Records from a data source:
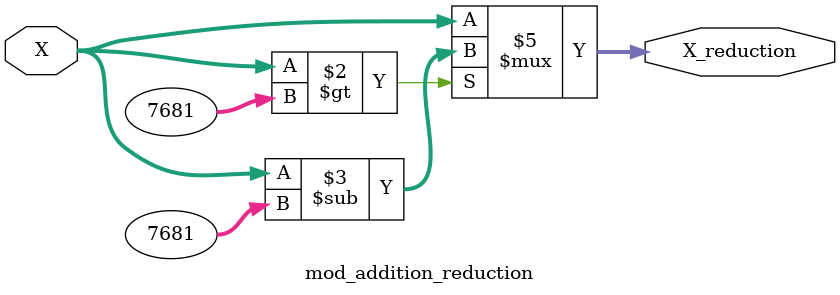
<source format=v>
module mod_addition_reduction #(parameter data_size = 64 , prime_number = 7681)
(
	input  signed[data_size-1:0] X,
    output reg  [data_size-1:0] X_reduction
);

always @ (*) begin
	if (X>prime_number) begin
		X_reduction = X - prime_number ;
	end
	else begin
		X_reduction = X ;
	end
end

endmodule
</source>
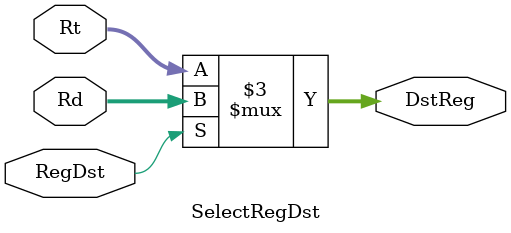
<source format=v>
`timescale 1ns / 1ps

//Õâ¸öÆäÊµ¾ÍÊÇÒ»¸öÎåÂ·¶þÑ¡Ò»Êý¾ÝÑ¡ÔñÆ÷
module SelectRegDst(
    input RegDst,
    input [4:0] Rd,
    input [4:0] Rt,
    output reg [4:0] DstReg
    );
    always@(*)
        begin
            if(RegDst)
                DstReg[4:0] = Rd[4:0];
            else
                DstReg[4:0] = Rt[4:0];
        end    
endmodule

</source>
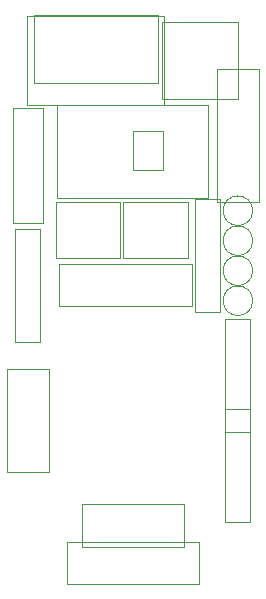
<source format=gbr>
G04 #@! TF.GenerationSoftware,KiCad,Pcbnew,5.1.5-52549c5~86~ubuntu18.04.1*
G04 #@! TF.CreationDate,2020-03-29T17:49:25+00:00*
G04 #@! TF.ProjectId,PIS,5049532e-6b69-4636-9164-5f7063625858,rev?*
G04 #@! TF.SameCoordinates,Original*
G04 #@! TF.FileFunction,Other,User*
%FSLAX46Y46*%
G04 Gerber Fmt 4.6, Leading zero omitted, Abs format (unit mm)*
G04 Created by KiCad (PCBNEW 5.1.5-52549c5~86~ubuntu18.04.1) date 2020-03-29 17:49:25*
%MOMM*%
%LPD*%
G04 APERTURE LIST*
%ADD10C,0.050000*%
G04 APERTURE END LIST*
D10*
X135235000Y-112650000D02*
X135235000Y-115950000D01*
X135235000Y-112650000D02*
X132735000Y-112650000D01*
X132735000Y-115950000D02*
X135235000Y-115950000D01*
X132735000Y-115950000D02*
X132735000Y-112650000D01*
X123720000Y-110430000D02*
X135350000Y-110430000D01*
X123720000Y-102930000D02*
X123720000Y-110430000D01*
X135350000Y-102930000D02*
X123720000Y-102930000D01*
X135350000Y-110430000D02*
X135350000Y-102930000D01*
X124300000Y-102800000D02*
X134800000Y-102800000D01*
X124300000Y-102800000D02*
X124300000Y-108530000D01*
X134800000Y-108530000D02*
X134800000Y-102800000D01*
X134800000Y-108530000D02*
X124300000Y-108530000D01*
X138325000Y-151025000D02*
X138325000Y-147425000D01*
X127125000Y-151025000D02*
X138325000Y-151025000D01*
X127125000Y-147425000D02*
X127125000Y-151025000D01*
X138325000Y-147425000D02*
X127125000Y-147425000D01*
X126490000Y-123930000D02*
X137690000Y-123930000D01*
X126490000Y-127480000D02*
X126490000Y-123930000D01*
X137690000Y-127480000D02*
X126490000Y-127480000D01*
X137690000Y-123930000D02*
X137690000Y-127480000D01*
X142855000Y-119380000D02*
G75*
G03X142855000Y-119380000I-1250000J0D01*
G01*
X142855000Y-121920000D02*
G75*
G03X142855000Y-121920000I-1250000J0D01*
G01*
X142855000Y-124460000D02*
G75*
G03X142855000Y-124460000I-1250000J0D01*
G01*
X142855000Y-127000000D02*
G75*
G03X142855000Y-127000000I-1250000J0D01*
G01*
X138015000Y-118430000D02*
X138015000Y-127950000D01*
X140115000Y-118430000D02*
X138015000Y-118430000D01*
X140115000Y-127950000D02*
X140115000Y-118430000D01*
X138015000Y-127950000D02*
X140115000Y-127950000D01*
X135200000Y-109930000D02*
X141650000Y-109930000D01*
X135200000Y-103430000D02*
X135200000Y-109930000D01*
X141650000Y-103430000D02*
X135200000Y-103430000D01*
X141650000Y-109930000D02*
X141650000Y-103430000D01*
X131890000Y-118640000D02*
X137350000Y-118640000D01*
X131890000Y-118640000D02*
X131890000Y-123380000D01*
X137350000Y-123380000D02*
X137350000Y-118640000D01*
X137350000Y-123380000D02*
X131890000Y-123380000D01*
X125075000Y-120430000D02*
X125075000Y-110710000D01*
X122575000Y-120430000D02*
X125075000Y-120430000D01*
X122575000Y-110710000D02*
X122575000Y-120430000D01*
X125075000Y-110710000D02*
X122575000Y-110710000D01*
X126285000Y-118290000D02*
X126285000Y-110390000D01*
X126285000Y-118290000D02*
X139085000Y-118290000D01*
X139085000Y-110390000D02*
X126285000Y-110390000D01*
X139085000Y-110390000D02*
X139085000Y-118290000D01*
X142655000Y-138110000D02*
X142655000Y-128590000D01*
X140555000Y-138110000D02*
X142655000Y-138110000D01*
X140555000Y-128590000D02*
X140555000Y-138110000D01*
X142655000Y-128590000D02*
X140555000Y-128590000D01*
X142655000Y-145730000D02*
X142655000Y-136210000D01*
X140555000Y-145730000D02*
X142655000Y-145730000D01*
X140555000Y-136210000D02*
X140555000Y-145730000D01*
X142655000Y-136210000D02*
X140555000Y-136210000D01*
X126175000Y-118640000D02*
X131635000Y-118640000D01*
X126175000Y-118640000D02*
X126175000Y-123380000D01*
X131635000Y-123380000D02*
X131635000Y-118640000D01*
X131635000Y-123380000D02*
X126175000Y-123380000D01*
X125625000Y-132820000D02*
X122025000Y-132820000D01*
X125625000Y-141470000D02*
X125625000Y-132820000D01*
X122025000Y-141470000D02*
X125625000Y-141470000D01*
X122025000Y-132820000D02*
X122025000Y-141470000D01*
X137055000Y-147850000D02*
X137055000Y-144250000D01*
X128405000Y-147850000D02*
X137055000Y-147850000D01*
X128405000Y-144250000D02*
X128405000Y-147850000D01*
X137055000Y-144250000D02*
X128405000Y-144250000D01*
X122775000Y-120970000D02*
X122775000Y-130490000D01*
X124875000Y-120970000D02*
X122775000Y-120970000D01*
X124875000Y-130490000D02*
X124875000Y-120970000D01*
X122775000Y-130490000D02*
X124875000Y-130490000D01*
X143405000Y-107420000D02*
X139805000Y-107420000D01*
X143405000Y-118620000D02*
X143405000Y-107420000D01*
X139805000Y-118620000D02*
X143405000Y-118620000D01*
X139805000Y-107420000D02*
X139805000Y-118620000D01*
M02*

</source>
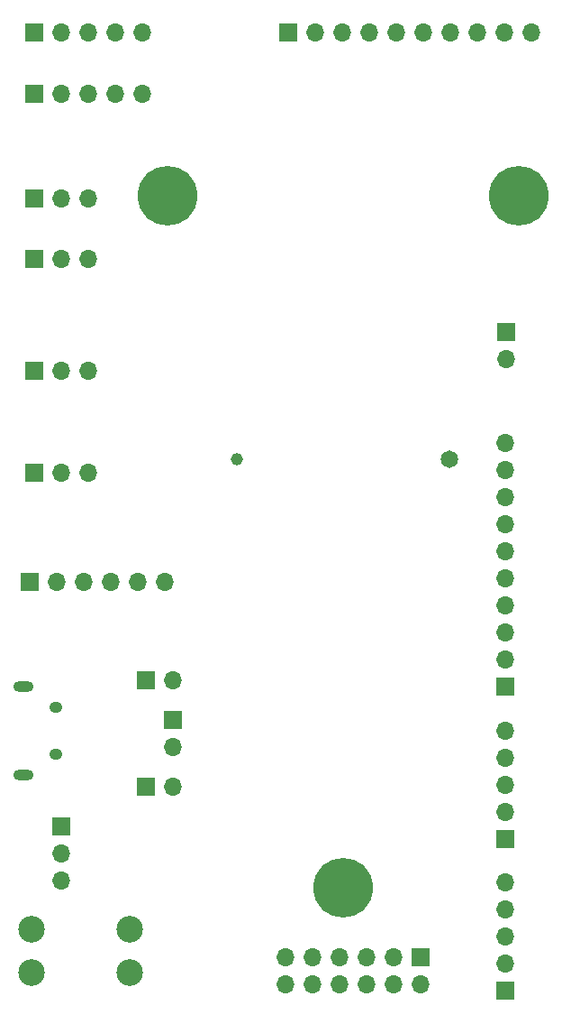
<source format=gbs>
G04 #@! TF.GenerationSoftware,KiCad,Pcbnew,7.0.9+1*
G04 #@! TF.CreationDate,2023-12-16T14:52:44+01:00*
G04 #@! TF.ProjectId,byron,6279726f-6e2e-46b6-9963-61645f706362,rev?*
G04 #@! TF.SameCoordinates,Original*
G04 #@! TF.FileFunction,Soldermask,Bot*
G04 #@! TF.FilePolarity,Negative*
%FSLAX46Y46*%
G04 Gerber Fmt 4.6, Leading zero omitted, Abs format (unit mm)*
G04 Created by KiCad (PCBNEW 7.0.9+1) date 2023-12-16 14:52:44*
%MOMM*%
%LPD*%
G01*
G04 APERTURE LIST*
%ADD10R,1.700000X1.700000*%
%ADD11O,1.700000X1.700000*%
%ADD12C,5.600000*%
%ADD13C,1.150000*%
%ADD14C,1.650000*%
%ADD15O,1.900000X1.000000*%
%ADD16O,1.250000X1.050000*%
%ADD17C,2.500000*%
G04 APERTURE END LIST*
D10*
X90200000Y-41950000D03*
D11*
X92740000Y-41950000D03*
X95280000Y-41950000D03*
X97820000Y-41950000D03*
X100360000Y-41950000D03*
D10*
X100700000Y-96950000D03*
D11*
X103240000Y-96950000D03*
D10*
X134450000Y-97530000D03*
D11*
X134450000Y-94990000D03*
X134450000Y-92450000D03*
X134450000Y-89910000D03*
X134450000Y-87370000D03*
X134450000Y-84830000D03*
X134450000Y-82290000D03*
X134450000Y-79750000D03*
X134450000Y-77210000D03*
X134450000Y-74670000D03*
D10*
X126450000Y-122910000D03*
D11*
X126450000Y-125450000D03*
X123910000Y-122910000D03*
X123910000Y-125450000D03*
X121370000Y-122910000D03*
X121370000Y-125450000D03*
X118830000Y-122910000D03*
X118830000Y-125450000D03*
X116290000Y-122910000D03*
X116290000Y-125450000D03*
X113750000Y-122910000D03*
X113750000Y-125450000D03*
D10*
X89700000Y-87700000D03*
D11*
X92240000Y-87700000D03*
X94780000Y-87700000D03*
X97320000Y-87700000D03*
X99860000Y-87700000D03*
X102400000Y-87700000D03*
D10*
X103200000Y-100700000D03*
D11*
X103200000Y-103240000D03*
D10*
X134450000Y-126070000D03*
D11*
X134450000Y-123530000D03*
X134450000Y-120990000D03*
X134450000Y-118450000D03*
X134450000Y-115910000D03*
D10*
X92700000Y-110660000D03*
D11*
X92700000Y-113200000D03*
X92700000Y-115740000D03*
D10*
X90200000Y-57450000D03*
D11*
X92740000Y-57450000D03*
X95280000Y-57450000D03*
D10*
X114040000Y-36200000D03*
D11*
X116580000Y-36200000D03*
X119120000Y-36200000D03*
X121660000Y-36200000D03*
X124200000Y-36200000D03*
X126740000Y-36200000D03*
X129280000Y-36200000D03*
X131820000Y-36200000D03*
X134360000Y-36200000D03*
X136900000Y-36200000D03*
D12*
X135700000Y-51450000D03*
D13*
X109200000Y-76200000D03*
D14*
X129200000Y-76200000D03*
D12*
X102700000Y-51450000D03*
D10*
X134450000Y-111820000D03*
D11*
X134450000Y-109280000D03*
X134450000Y-106740000D03*
X134450000Y-104200000D03*
X134450000Y-101660000D03*
D10*
X100700000Y-106950000D03*
D11*
X103240000Y-106950000D03*
D10*
X90200000Y-51700000D03*
D11*
X92740000Y-51700000D03*
X95280000Y-51700000D03*
D12*
X119200000Y-116450000D03*
D10*
X134500000Y-64260000D03*
D11*
X134500000Y-66800000D03*
D10*
X90200000Y-77450000D03*
D11*
X92740000Y-77450000D03*
X95280000Y-77450000D03*
D10*
X90200000Y-36200000D03*
D11*
X92740000Y-36200000D03*
X95280000Y-36200000D03*
X97820000Y-36200000D03*
X100360000Y-36200000D03*
D10*
X90160000Y-67950000D03*
D11*
X92700000Y-67950000D03*
X95240000Y-67950000D03*
D15*
X89150000Y-97525000D03*
D16*
X92150000Y-99475000D03*
X92150000Y-103925000D03*
D15*
X89150000Y-105875000D03*
D17*
X89900000Y-120350000D03*
X99100000Y-120350000D03*
X89900000Y-124350000D03*
X99100000Y-124350000D03*
M02*

</source>
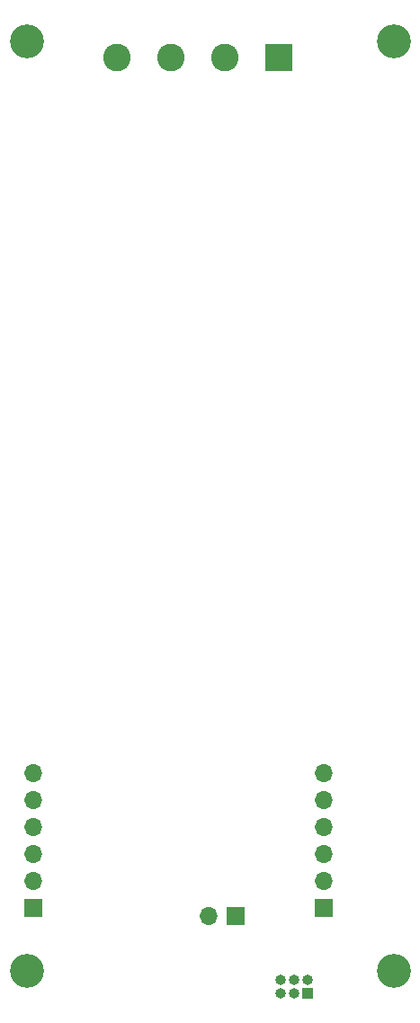
<source format=gbr>
%TF.GenerationSoftware,KiCad,Pcbnew,7.0.7*%
%TF.CreationDate,2024-01-28T22:13:11+01:00*%
%TF.ProjectId,relayTracker,72656c61-7954-4726-9163-6b65722e6b69,rev?*%
%TF.SameCoordinates,Original*%
%TF.FileFunction,Soldermask,Bot*%
%TF.FilePolarity,Negative*%
%FSLAX46Y46*%
G04 Gerber Fmt 4.6, Leading zero omitted, Abs format (unit mm)*
G04 Created by KiCad (PCBNEW 7.0.7) date 2024-01-28 22:13:11*
%MOMM*%
%LPD*%
G01*
G04 APERTURE LIST*
%ADD10R,1.000000X1.000000*%
%ADD11O,1.000000X1.000000*%
%ADD12R,1.700000X1.700000*%
%ADD13O,1.700000X1.700000*%
%ADD14C,3.200000*%
%ADD15R,2.600000X2.600000*%
%ADD16C,2.600000*%
G04 APERTURE END LIST*
D10*
%TO.C,U201*%
X120909000Y-103642000D03*
D11*
X120909000Y-102372000D03*
X119639000Y-103642000D03*
X119639000Y-102372000D03*
X118369000Y-103642000D03*
X118369000Y-102372000D03*
%TD*%
D12*
%TO.C,J402*%
X114173000Y-96393000D03*
D13*
X111633000Y-96393000D03*
%TD*%
D14*
%TO.C,REF\u002A\u002A*%
X94500000Y-14000000D03*
%TD*%
%TO.C,REF\u002A\u002A*%
X94500000Y-101500000D03*
%TD*%
D12*
%TO.C,J401*%
X95123000Y-95631000D03*
D13*
X95123000Y-93091000D03*
X95123000Y-90551000D03*
X95123000Y-88011000D03*
X95123000Y-85471000D03*
X95123000Y-82931000D03*
%TD*%
D15*
%TO.C,J101*%
X118240000Y-15500000D03*
D16*
X113160000Y-15500000D03*
X108080000Y-15500000D03*
X103000000Y-15500000D03*
%TD*%
D12*
%TO.C,J403*%
X122428000Y-95631000D03*
D13*
X122428000Y-93091000D03*
X122428000Y-90551000D03*
X122428000Y-88011000D03*
X122428000Y-85471000D03*
X122428000Y-82931000D03*
%TD*%
D14*
%TO.C,REF\u002A\u002A*%
X129000000Y-14000000D03*
%TD*%
%TO.C,REF\u002A\u002A*%
X129000000Y-101500000D03*
%TD*%
M02*

</source>
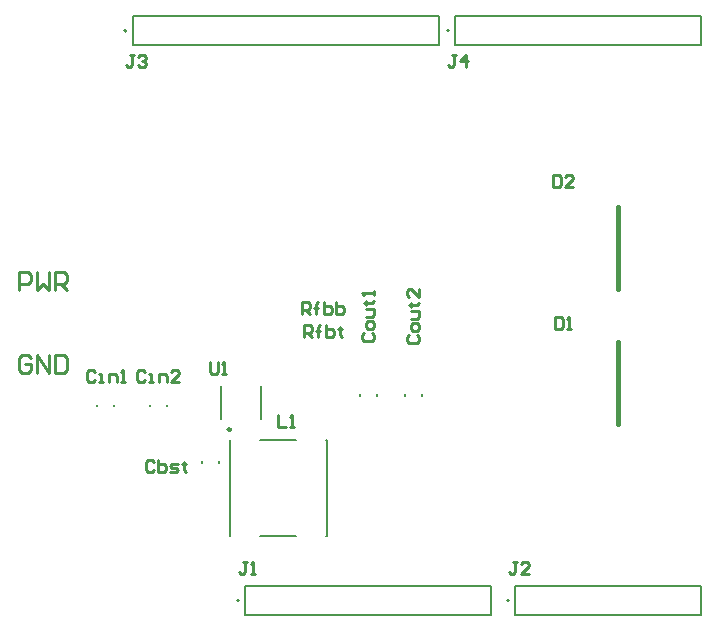
<source format=gto>
G04*
G04 #@! TF.GenerationSoftware,Altium Limited,Altium Designer,23.0.1 (38)*
G04*
G04 Layer_Color=65535*
%FSLAX44Y44*%
%MOMM*%
G71*
G04*
G04 #@! TF.SameCoordinates,0F5A5953-1C99-4B13-B072-97D860EFC2FA*
G04*
G04*
G04 #@! TF.FilePolarity,Positive*
G04*
G01*
G75*
%ADD10C,0.2000*%
%ADD11C,0.2500*%
%ADD12C,0.4000*%
%ADD13C,0.2540*%
D10*
X163750Y508000D02*
G03*
X163750Y508000I-1000J0D01*
G01*
X436800D02*
G03*
X436800Y508000I-1000J0D01*
G01*
X487600Y25400D02*
G03*
X487600Y25400I-1000J0D01*
G01*
X259000D02*
G03*
X259000Y25400I-1000J0D01*
G01*
X428000Y495950D02*
Y520050D01*
X168900D02*
X428000D01*
X168900Y495950D02*
Y520050D01*
Y495950D02*
X428000D01*
X650250D02*
Y520050D01*
X441950D02*
X650250D01*
X441950Y495950D02*
Y520050D01*
Y495950D02*
X650250D01*
Y13350D02*
Y37450D01*
X492750D02*
X650250D01*
X492750Y13350D02*
Y37450D01*
Y13350D02*
X650250D01*
X251100Y79650D02*
Y161650D01*
X332850Y79650D02*
X333100D01*
X276850D02*
X307350D01*
X251100D02*
X251350D01*
X333100D02*
Y161650D01*
X332850D02*
X333100D01*
X276850D02*
X307350D01*
X251100D02*
X251350D01*
X243350Y178697D02*
Y206697D01*
X277350Y178697D02*
Y206697D01*
X413650Y199000D02*
Y200500D01*
X399150Y199000D02*
Y200500D01*
X242200Y141850D02*
Y143350D01*
X227700Y141850D02*
Y143350D01*
X138800Y189750D02*
Y191250D01*
X153300Y189750D02*
Y191250D01*
X183250Y189750D02*
Y191250D01*
X197750Y189750D02*
Y191250D01*
X375550Y199000D02*
Y200500D01*
X361050Y199000D02*
Y200500D01*
X472450Y13350D02*
Y37450D01*
X264150D02*
X472450D01*
X264150Y13350D02*
Y37450D01*
Y13350D02*
X472450D01*
D11*
X252100Y170197D02*
G03*
X252100Y170197I-1250J0D01*
G01*
D12*
X580250Y288850D02*
Y358850D01*
Y174550D02*
Y244550D01*
D13*
X169757Y487678D02*
X166372D01*
X168064D01*
Y479214D01*
X166372Y477522D01*
X164679D01*
X162986Y479214D01*
X173143Y485986D02*
X174836Y487678D01*
X178221D01*
X179914Y485986D01*
Y484293D01*
X178221Y482600D01*
X176528D01*
X178221D01*
X179914Y480907D01*
Y479214D01*
X178221Y477522D01*
X174836D01*
X173143Y479214D01*
X442807Y487678D02*
X439422D01*
X441114D01*
Y479214D01*
X439422Y477522D01*
X437729D01*
X436036Y479214D01*
X451271Y477522D02*
Y487678D01*
X446193Y482600D01*
X452964D01*
X493943Y57909D02*
X490558D01*
X492250D01*
Y49445D01*
X490558Y47752D01*
X488865D01*
X487172Y49445D01*
X504100Y47752D02*
X497329D01*
X504100Y54523D01*
Y56216D01*
X502407Y57909D01*
X499021D01*
X497329Y56216D01*
X312426Y267972D02*
Y278128D01*
X317504D01*
X319197Y276436D01*
Y273050D01*
X317504Y271357D01*
X312426D01*
X315811D02*
X319197Y267972D01*
X324275D02*
Y276436D01*
Y273050D01*
X322583D01*
X325968D01*
X324275D01*
Y276436D01*
X325968Y278128D01*
X331046D02*
Y267972D01*
X336125D01*
X337817Y269664D01*
Y271357D01*
Y273050D01*
X336125Y274743D01*
X331046D01*
X341203Y278128D02*
Y267972D01*
X346282D01*
X347974Y269664D01*
Y271357D01*
Y273050D01*
X346282Y274743D01*
X341203D01*
X314118Y248922D02*
Y259078D01*
X319197D01*
X320890Y257386D01*
Y254000D01*
X319197Y252307D01*
X314118D01*
X317504D02*
X320890Y248922D01*
X325968D02*
Y257386D01*
Y254000D01*
X324275D01*
X327661D01*
X325968D01*
Y257386D01*
X327661Y259078D01*
X332739D02*
Y248922D01*
X337817D01*
X339510Y250614D01*
Y252307D01*
Y254000D01*
X337817Y255693D01*
X332739D01*
X344589Y257386D02*
Y255693D01*
X342896D01*
X346282D01*
X344589D01*
Y250614D01*
X346282Y248922D01*
X291679Y182878D02*
Y172722D01*
X298450D01*
X301836D02*
X305221D01*
X303528D01*
Y182878D01*
X301836Y181186D01*
X234529Y227328D02*
Y218864D01*
X236222Y217172D01*
X239607D01*
X241300Y218864D01*
Y227328D01*
X244686Y217172D02*
X248071D01*
X246378D01*
Y227328D01*
X244686Y225636D01*
X403014Y250618D02*
X401322Y248926D01*
Y245540D01*
X403014Y243847D01*
X409786D01*
X411478Y245540D01*
Y248926D01*
X409786Y250618D01*
X411478Y255697D02*
Y259083D01*
X409786Y260775D01*
X406400D01*
X404707Y259083D01*
Y255697D01*
X406400Y254004D01*
X409786D01*
X411478Y255697D01*
X404707Y264161D02*
X409786D01*
X411478Y265854D01*
Y270932D01*
X404707D01*
X403014Y276010D02*
X404707D01*
Y274318D01*
Y277703D01*
Y276010D01*
X409786D01*
X411478Y277703D01*
Y289553D02*
Y282782D01*
X404707Y289553D01*
X403014D01*
X401322Y287860D01*
Y284474D01*
X403014Y282782D01*
X524936Y386078D02*
Y375922D01*
X530014D01*
X531707Y377614D01*
Y384386D01*
X530014Y386078D01*
X524936D01*
X541864Y375922D02*
X535093D01*
X541864Y382693D01*
Y384386D01*
X540171Y386078D01*
X536786D01*
X535093Y384386D01*
X186693Y143086D02*
X185000Y144778D01*
X181615D01*
X179922Y143086D01*
Y136314D01*
X181615Y134622D01*
X185000D01*
X186693Y136314D01*
X190079Y144778D02*
Y134622D01*
X195157D01*
X196850Y136314D01*
Y138007D01*
Y139700D01*
X195157Y141393D01*
X190079D01*
X200236Y134622D02*
X205314D01*
X207007Y136314D01*
X205314Y138007D01*
X201928D01*
X200236Y139700D01*
X201928Y141393D01*
X207007D01*
X212085Y143086D02*
Y141393D01*
X210392D01*
X213778D01*
X212085D01*
Y136314D01*
X213778Y134622D01*
X136740Y219286D02*
X135047Y220978D01*
X131661D01*
X129969Y219286D01*
Y212514D01*
X131661Y210822D01*
X135047D01*
X136740Y212514D01*
X140125Y210822D02*
X143511D01*
X141818D01*
Y217593D01*
X140125D01*
X148589Y210822D02*
Y217593D01*
X153667D01*
X155360Y215900D01*
Y210822D01*
X158746D02*
X162132D01*
X160439D01*
Y220978D01*
X158746Y219286D01*
X179497D02*
X177804Y220978D01*
X174419D01*
X172726Y219286D01*
Y212514D01*
X174419Y210822D01*
X177804D01*
X179497Y212514D01*
X182882Y210822D02*
X186268D01*
X184575D01*
Y217593D01*
X182882D01*
X191346Y210822D02*
Y217593D01*
X196425D01*
X198118Y215900D01*
Y210822D01*
X208274D02*
X201503D01*
X208274Y217593D01*
Y219286D01*
X206581Y220978D01*
X203196D01*
X201503Y219286D01*
X364914Y252311D02*
X363222Y250618D01*
Y247233D01*
X364914Y245540D01*
X371686D01*
X373378Y247233D01*
Y250618D01*
X371686Y252311D01*
X373378Y257390D02*
Y260775D01*
X371686Y262468D01*
X368300D01*
X366607Y260775D01*
Y257390D01*
X368300Y255697D01*
X371686D01*
X373378Y257390D01*
X366607Y265854D02*
X371686D01*
X373378Y267546D01*
Y272625D01*
X366607D01*
X364914Y277703D02*
X366607D01*
Y276010D01*
Y279396D01*
Y277703D01*
X371686D01*
X373378Y279396D01*
Y284474D02*
Y287860D01*
Y286167D01*
X363222D01*
X364914Y284474D01*
X526629Y265428D02*
Y255272D01*
X531707D01*
X533400Y256964D01*
Y263736D01*
X531707Y265428D01*
X526629D01*
X536786Y255272D02*
X540171D01*
X538478D01*
Y265428D01*
X536786Y263736D01*
X265343Y57909D02*
X261958D01*
X263650D01*
Y49445D01*
X261958Y47752D01*
X260265D01*
X258572Y49445D01*
X268729Y47752D02*
X272114D01*
X270422D01*
Y57909D01*
X268729Y56216D01*
X72390Y288290D02*
Y303525D01*
X80007D01*
X82547Y300986D01*
Y295907D01*
X80007Y293368D01*
X72390D01*
X87625Y303525D02*
Y288290D01*
X92703Y293368D01*
X97782Y288290D01*
Y303525D01*
X102860Y288290D02*
Y303525D01*
X110478D01*
X113017Y300986D01*
Y295907D01*
X110478Y293368D01*
X102860D01*
X107938D02*
X113017Y288290D01*
X82547Y231136D02*
X80007Y233675D01*
X74929D01*
X72390Y231136D01*
Y220979D01*
X74929Y218440D01*
X80007D01*
X82547Y220979D01*
Y226057D01*
X77468D01*
X87625Y218440D02*
Y233675D01*
X97782Y218440D01*
Y233675D01*
X102860D02*
Y218440D01*
X110478D01*
X113017Y220979D01*
Y231136D01*
X110478Y233675D01*
X102860D01*
M02*

</source>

### Work instructions
Using the data above, reproduce exactly the lines from the line that contains "X158746Y219286D01*" through the line that contains "Y286167D01*", including both.

### Answer section
X158746Y219286D01*
X179497D02*
X177804Y220978D01*
X174419D01*
X172726Y219286D01*
Y212514D01*
X174419Y210822D01*
X177804D01*
X179497Y212514D01*
X182882Y210822D02*
X186268D01*
X184575D01*
Y217593D01*
X182882D01*
X191346Y210822D02*
Y217593D01*
X196425D01*
X198118Y215900D01*
Y210822D01*
X208274D02*
X201503D01*
X208274Y217593D01*
Y219286D01*
X206581Y220978D01*
X203196D01*
X201503Y219286D01*
X364914Y252311D02*
X363222Y250618D01*
Y247233D01*
X364914Y245540D01*
X371686D01*
X373378Y247233D01*
Y250618D01*
X371686Y252311D01*
X373378Y257390D02*
Y260775D01*
X371686Y262468D01*
X368300D01*
X366607Y260775D01*
Y257390D01*
X368300Y255697D01*
X371686D01*
X373378Y257390D01*
X366607Y265854D02*
X371686D01*
X373378Y267546D01*
Y272625D01*
X366607D01*
X364914Y277703D02*
X366607D01*
Y276010D01*
Y279396D01*
Y277703D01*
X371686D01*
X373378Y279396D01*
Y284474D02*
Y287860D01*
Y286167D01*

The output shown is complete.